#### DATA:
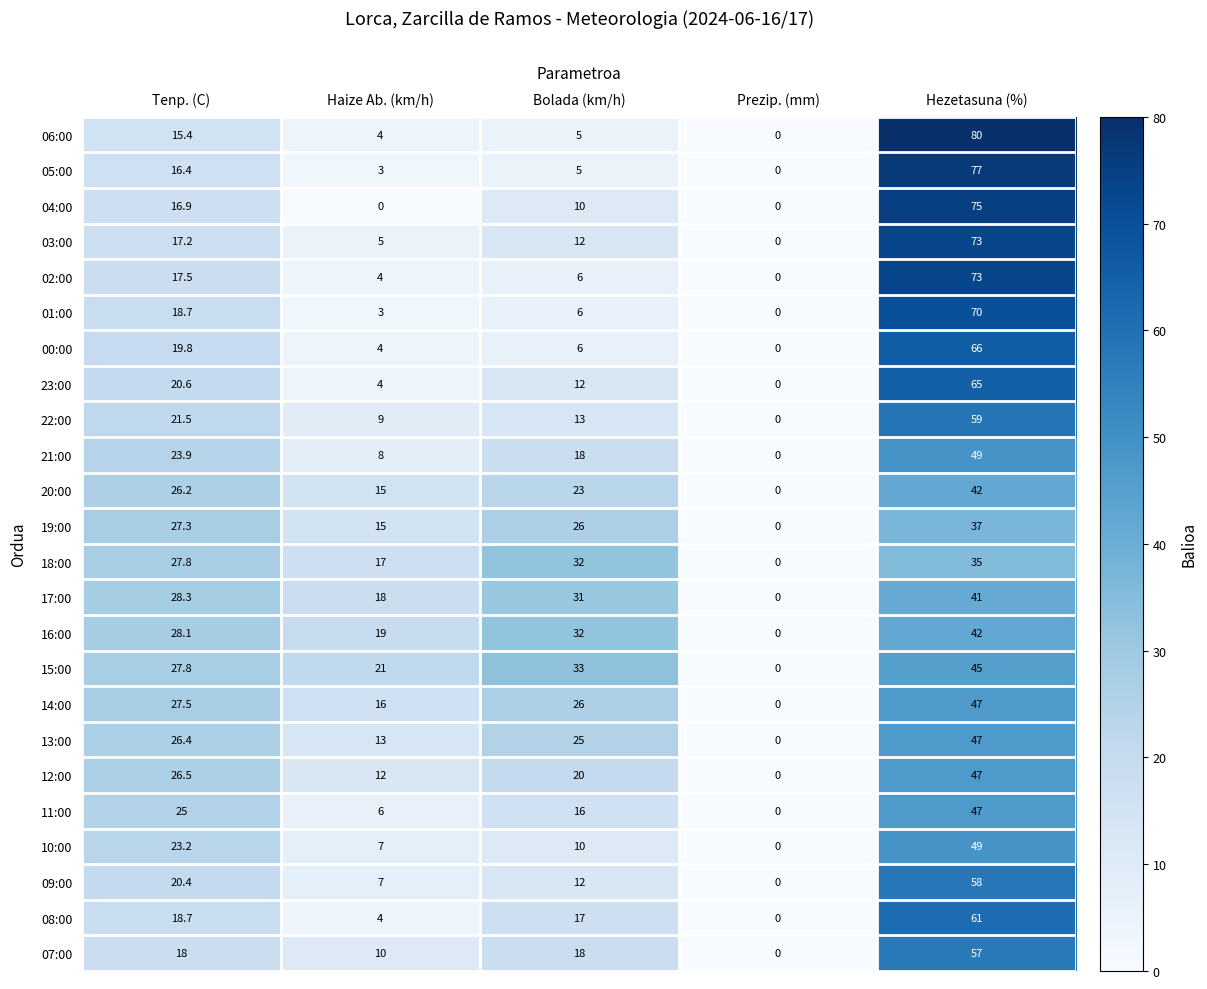

Where does the 01:00 series first go above 6?

Tenp. (C)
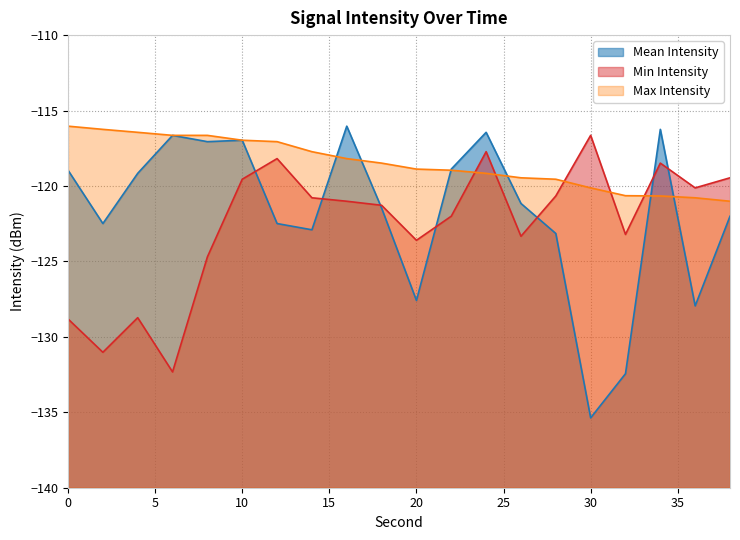

Which category has the lowest value in the Min Intensity series?

6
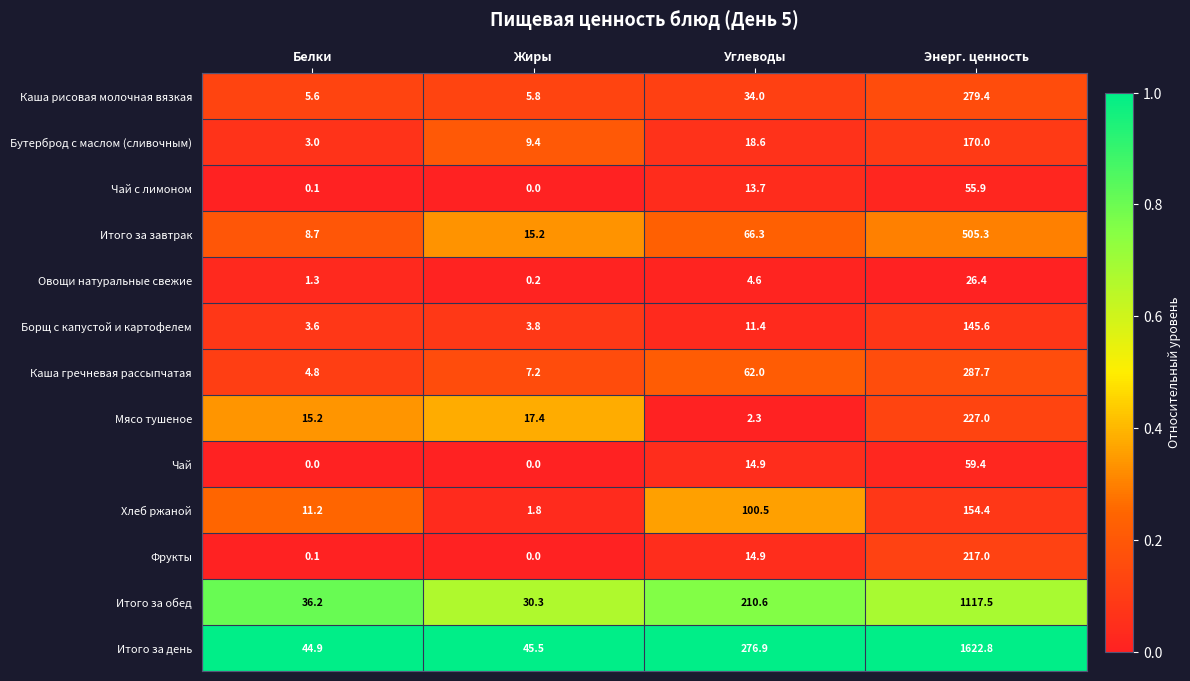

Which series changed the most between Белки and Углеводы?

Итого за день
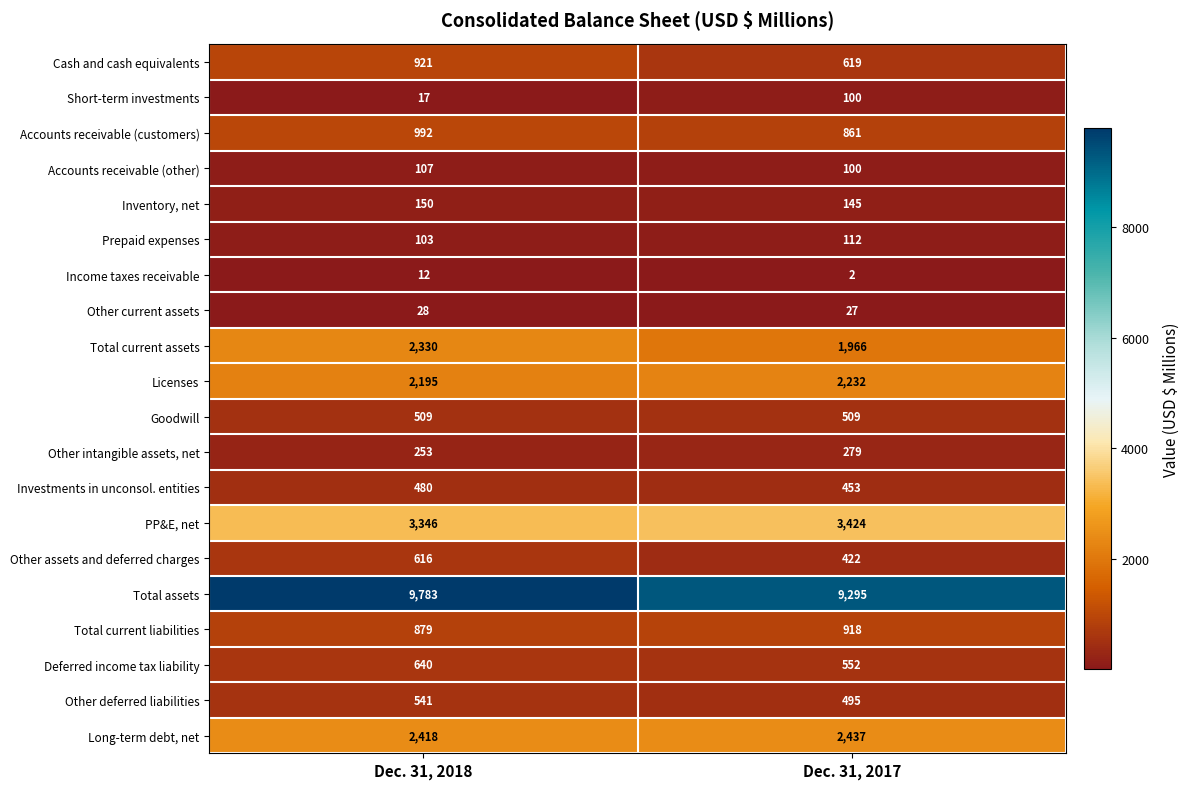

The PP&E, net series shows 3346 at Dec. 31, 2018. True or false?

True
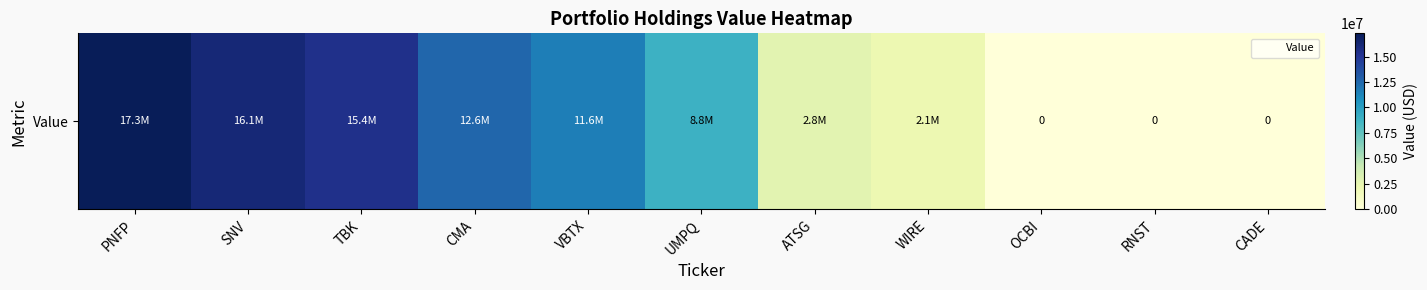

True or false: the data shows 5499633 at CMA.

False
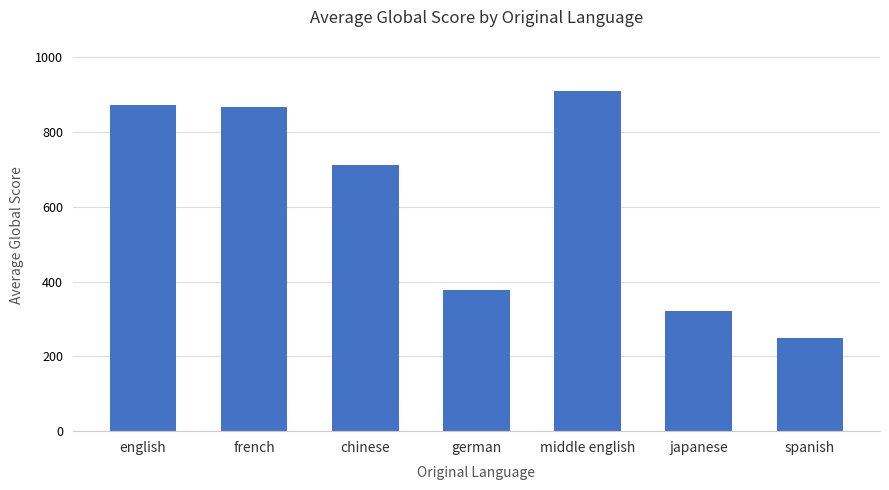

At which label does the data first exceed 711?

english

#### ASSIGNMENT:
Reproduce the records above, substituting "data line" for every occurrence of "series" and changing nothing else. Leave the pictures out.

#### RESULT:
Where does the 01:00 data line first go above 6?

Tenp. (C)

Which category has the lowest value in the Min Intensity data line?

6

Which data line changed the most between Белки and Углеводы?

Итого за день

The PP&E, net data line shows 3346 at Dec. 31, 2018. True or false?

True

True or false: the data shows 5499633 at CMA.

False

At which label does the data first exceed 711?

english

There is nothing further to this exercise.